> [Aim 1]:
Answer these questions about the mailing list post below:
(a) What number does the pull request carry?
(b) What date appears on the patch's "Date:" line?
(c) Which existing handling does the pull request reuse instead of defining anything GPU specific?
> [Aim 2]:
According to the summary in the mailing list post below, why does this pull request build a GPU version of the compiler-rt profile library? Answer in one to three sentences.
> [Aim 3]:
Which URLs appear in the mailing list post below? List every one.

> [Passage to read]:
▼

[compiler-rt] [llvm] [copmiler-rt] Initial support for building profile library on the GPU (PR #185552)

Joseph Huber via llvm-commits llvm-commits at lists.llvm.org
Tue Mar 10 08:16:23 PDT 2026


https://github.com/jhuber6 updated https://github.com/llvm/llvm-project/pull/185552

>From dbb3fb3428f6a34c31c72410eb6f7364a605212b Mon Sep 17 00:00:00 2001
From: Joseph Huber <huberjn at outlook.com>
Date: Mon, 9 Mar 2026 20:54:25 -0500
Subject: [PATCH 1/3] [copmiler-rt] Initial support for building profile
 library on the GPU

Summary:
As suggested in https://github.com/llvm/llvm-project/pull/177665, we
should build a GPU version of the compiler-rt profile library instead of
writing it in-line in the lowering. This PR does not define anything GPU
specific, it simply re-uses the baremetal handling. Later PRs will
prevent the GPU specific handling we would want to do to optimize
counter handling on the GPU.

▲

[Records from a dataset]

▼

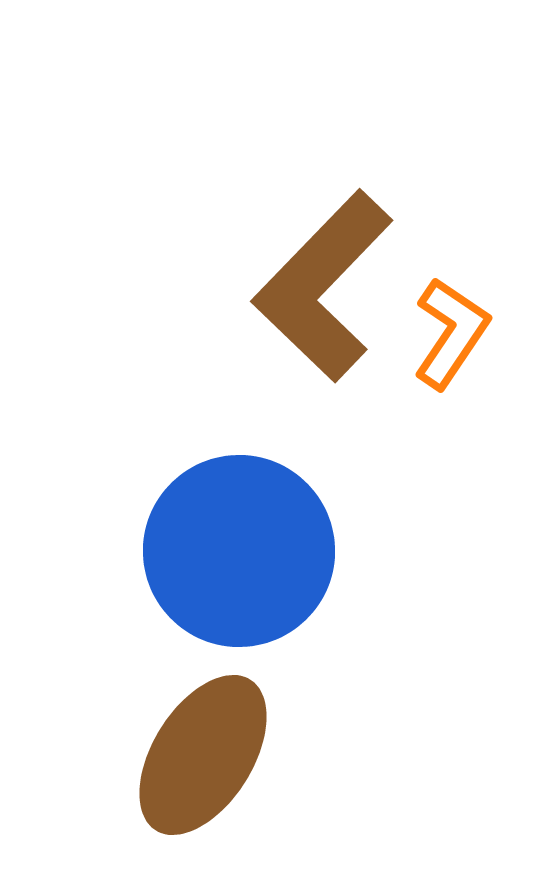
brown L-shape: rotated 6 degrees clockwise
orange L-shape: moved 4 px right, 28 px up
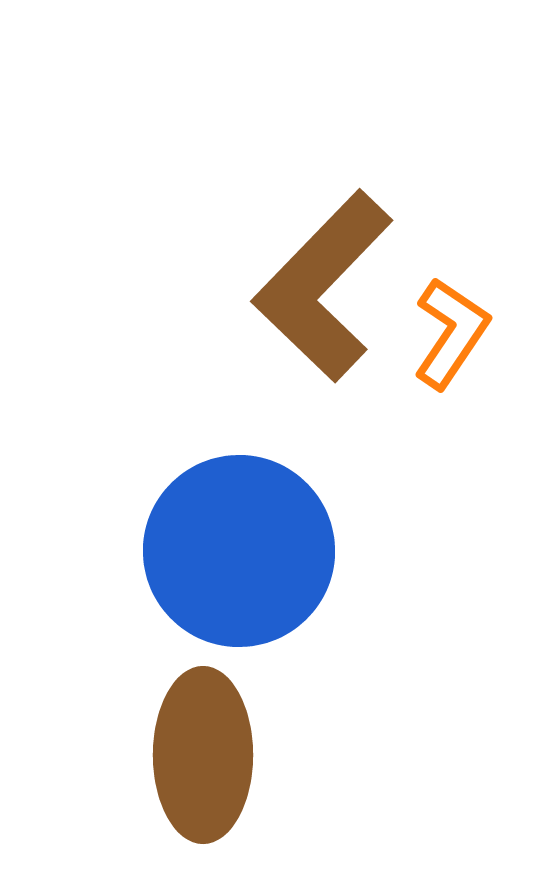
brown ellipse: rotated 32 degrees counterclockwise
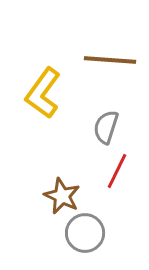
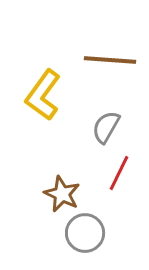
yellow L-shape: moved 2 px down
gray semicircle: rotated 12 degrees clockwise
red line: moved 2 px right, 2 px down
brown star: moved 2 px up
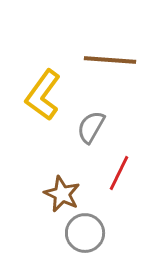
gray semicircle: moved 15 px left
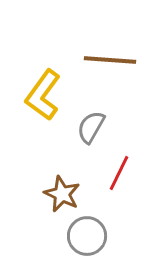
gray circle: moved 2 px right, 3 px down
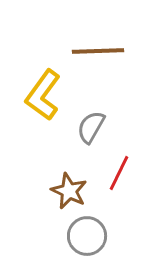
brown line: moved 12 px left, 9 px up; rotated 6 degrees counterclockwise
brown star: moved 7 px right, 3 px up
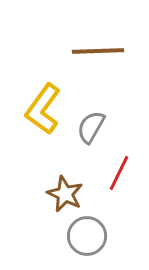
yellow L-shape: moved 14 px down
brown star: moved 4 px left, 3 px down
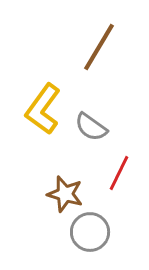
brown line: moved 1 px right, 4 px up; rotated 57 degrees counterclockwise
gray semicircle: rotated 84 degrees counterclockwise
brown star: rotated 9 degrees counterclockwise
gray circle: moved 3 px right, 4 px up
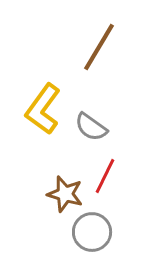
red line: moved 14 px left, 3 px down
gray circle: moved 2 px right
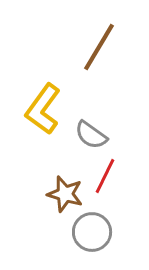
gray semicircle: moved 8 px down
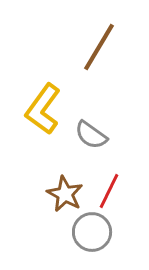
red line: moved 4 px right, 15 px down
brown star: rotated 12 degrees clockwise
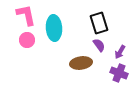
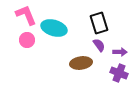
pink L-shape: rotated 10 degrees counterclockwise
cyan ellipse: rotated 70 degrees counterclockwise
purple arrow: rotated 120 degrees counterclockwise
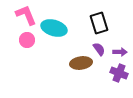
purple semicircle: moved 4 px down
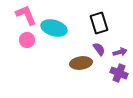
purple arrow: rotated 16 degrees counterclockwise
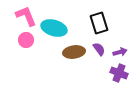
pink L-shape: moved 1 px down
pink circle: moved 1 px left
brown ellipse: moved 7 px left, 11 px up
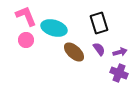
brown ellipse: rotated 50 degrees clockwise
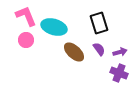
cyan ellipse: moved 1 px up
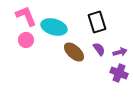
black rectangle: moved 2 px left, 1 px up
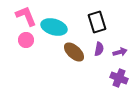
purple semicircle: rotated 48 degrees clockwise
purple cross: moved 5 px down
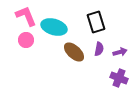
black rectangle: moved 1 px left
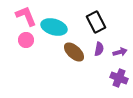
black rectangle: rotated 10 degrees counterclockwise
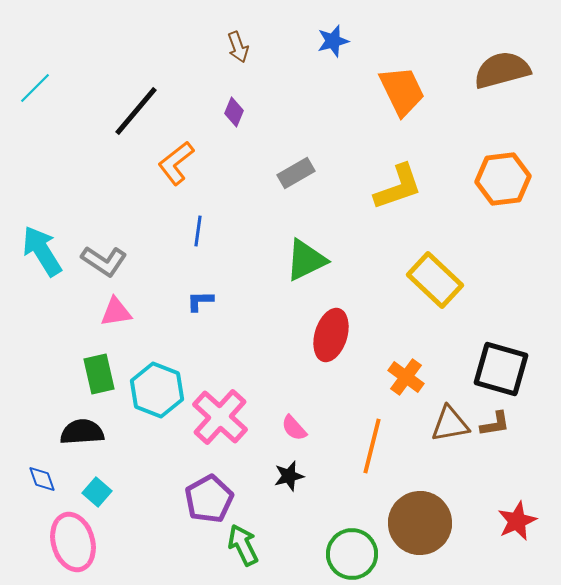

▲

> [Task solution 1]:
(a) 185552
(b) Mon, 9 Mar 2026
(c) The baremetal handling

> [Task solution 2]:
Pull request 177665 suggested building a GPU version of the compiler-rt profile library instead of writing it in-line in the lowering. This pull request follows that suggestion.

> [Task solution 3]:
- https://github.com/jhuber6
- https://github.com/llvm/llvm-project/pull/185552
- https://github.com/llvm/llvm-project/pull/177665